Data-driven air cargo solutions are unlocking new pathways for health, food security, and local empowerment—optimizing pharmaceutical and perishable supply chains to deliver life-saving medicines, strengthen resilience, and support communities, both in accessibility to lifesaving medications and economical sustainability.
Air Cargo Dual Role
Air cargo carries a double opportunity. On the inbound journey, it delivers vaccines, medicines, and emergency health supplies to vulnerable populations. On the outbound, it can connect local farmers and producers to global markets through exports of perishables like flowers, fruits, vegetables and seafood.
The Food & Farm for Health Project is built on this dual role. Led by Pharma.Aero and TIACA, and developed in collaboration with the Humanitarian Logistics Association (HLA), the Cool Chain Association (CCA), and Fairmiles, the initiative analyzes global cargo flows, identifies gaps, and provides actionable insights to make humanitarian supply chains faster, more reliable, and more locally adapted. For vaccine and pharmaceutical supply chains, this matters enormously. Maintaining cold storage integrity, ensuring rapid transit, and securing last-mile connectivity are non-negotiable for safeguarding vulnerable populations.
From Data to Humanitarian Action
The project is not just producing research—it is building practical guidance, giving humanitarian actors a data-driven foundation to make better operational choices.
– Seasonality studies that align vaccine shipments with malaria, cholera, and influenza peaks, avoiding shortages or waste.
– Economic impact analysis to prove the value of smarter cargo flows for both aid and trade.
– Use cases demonstrating how optimizing return flights with perishables (flowers from Kenya, seafood from India) can fund more cost-effective health logistics.

------------------------------------------------

Directions:
Quote the passage on air cargo for health and food security above in full, word for word.

------------------------------------------------

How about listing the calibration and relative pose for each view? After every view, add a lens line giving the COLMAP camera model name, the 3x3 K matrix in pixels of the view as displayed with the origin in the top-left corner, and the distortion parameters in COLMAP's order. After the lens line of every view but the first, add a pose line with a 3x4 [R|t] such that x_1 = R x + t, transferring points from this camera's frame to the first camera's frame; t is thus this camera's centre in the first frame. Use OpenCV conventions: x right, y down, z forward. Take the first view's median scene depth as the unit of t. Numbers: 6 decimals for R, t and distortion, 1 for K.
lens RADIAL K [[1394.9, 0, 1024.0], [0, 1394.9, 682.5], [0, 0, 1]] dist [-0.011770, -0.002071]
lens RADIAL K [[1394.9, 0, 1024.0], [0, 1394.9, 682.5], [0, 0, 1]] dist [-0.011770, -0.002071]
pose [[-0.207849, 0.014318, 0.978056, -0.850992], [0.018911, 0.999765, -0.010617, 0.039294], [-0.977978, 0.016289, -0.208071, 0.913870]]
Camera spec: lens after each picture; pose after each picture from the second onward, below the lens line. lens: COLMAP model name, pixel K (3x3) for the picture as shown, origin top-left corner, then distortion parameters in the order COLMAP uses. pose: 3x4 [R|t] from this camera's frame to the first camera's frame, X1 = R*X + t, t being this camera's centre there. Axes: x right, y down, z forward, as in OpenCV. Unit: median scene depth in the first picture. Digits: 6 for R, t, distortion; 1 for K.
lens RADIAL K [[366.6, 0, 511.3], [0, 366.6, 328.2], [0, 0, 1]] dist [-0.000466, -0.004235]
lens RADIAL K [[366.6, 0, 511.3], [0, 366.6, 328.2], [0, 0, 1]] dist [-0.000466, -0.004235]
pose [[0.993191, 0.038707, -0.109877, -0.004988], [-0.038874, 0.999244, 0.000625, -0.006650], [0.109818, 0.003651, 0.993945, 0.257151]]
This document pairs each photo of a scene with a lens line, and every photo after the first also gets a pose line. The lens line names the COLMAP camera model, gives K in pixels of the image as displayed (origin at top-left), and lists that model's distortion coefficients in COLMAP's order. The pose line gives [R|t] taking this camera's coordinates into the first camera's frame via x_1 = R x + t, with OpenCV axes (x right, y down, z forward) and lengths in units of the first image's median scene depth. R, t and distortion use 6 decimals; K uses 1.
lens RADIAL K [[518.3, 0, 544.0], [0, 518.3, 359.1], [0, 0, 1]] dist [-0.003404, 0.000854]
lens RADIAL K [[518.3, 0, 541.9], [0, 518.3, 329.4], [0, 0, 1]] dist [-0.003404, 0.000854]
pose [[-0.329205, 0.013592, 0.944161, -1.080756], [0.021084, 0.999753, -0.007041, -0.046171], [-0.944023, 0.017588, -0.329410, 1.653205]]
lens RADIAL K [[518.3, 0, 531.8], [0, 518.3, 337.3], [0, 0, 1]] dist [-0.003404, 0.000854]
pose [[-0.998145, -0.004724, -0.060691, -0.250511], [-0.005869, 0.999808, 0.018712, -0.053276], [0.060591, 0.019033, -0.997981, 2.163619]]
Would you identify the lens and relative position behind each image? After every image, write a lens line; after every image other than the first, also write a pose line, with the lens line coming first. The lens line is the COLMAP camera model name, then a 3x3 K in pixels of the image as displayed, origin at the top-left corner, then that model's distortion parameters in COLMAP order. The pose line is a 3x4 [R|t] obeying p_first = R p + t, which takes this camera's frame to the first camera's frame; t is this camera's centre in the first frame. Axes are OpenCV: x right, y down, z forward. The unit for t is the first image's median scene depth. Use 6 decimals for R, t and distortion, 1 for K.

------------------------------------------------

Completed task:
Data-driven air cargo solutions are unlocking new pathways for health, food security, and local empowerment—optimizing pharmaceutical and perishable supply chains to deliver life-saving medicines, strengthen resilience, and support communities, both in accessibility to lifesaving medications and economical sustainability.
Air Cargo Dual Role
Air cargo carries a double opportunity. On the inbound journey, it delivers vaccines, medicines, and emergency health supplies to vulnerable populations. On the outbound, it can connect local farmers and producers to global markets through exports of perishables like flowers, fruits, vegetables and seafood.
The Food & Farm for Health Project is built on this dual role. Led by Pharma.Aero and TIACA, and developed in collaboration with the Humanitarian Logistics Association (HLA), the Cool Chain Association (CCA), and Fairmiles, the initiative analyzes global cargo flows, identifies gaps, and provides actionable insights to make humanitarian supply chains faster, more reliable, and more locally adapted. For vaccine and pharmaceutical supply chains, this matters enormously. Maintaining cold storage integrity, ensuring rapid transit, and securing last-mile connectivity are non-negotiable for safeguarding vulnerable populations.
From Data to Humanitarian Action
The project is not just producing research—it is building practical guidance, giving humanitarian actors a data-driven foundation to make better operational choices.
– Seasonality studies that align vaccine shipments with malaria, cholera, and influenza peaks, avoiding shortages or waste.
– Economic impact analysis to prove the value of smarter cargo flows for both aid and trade.
– Use cases demonstrating how optimizing return flights with perishables (flowers from Kenya, seafood from India) can fund more cost-effective health logistics.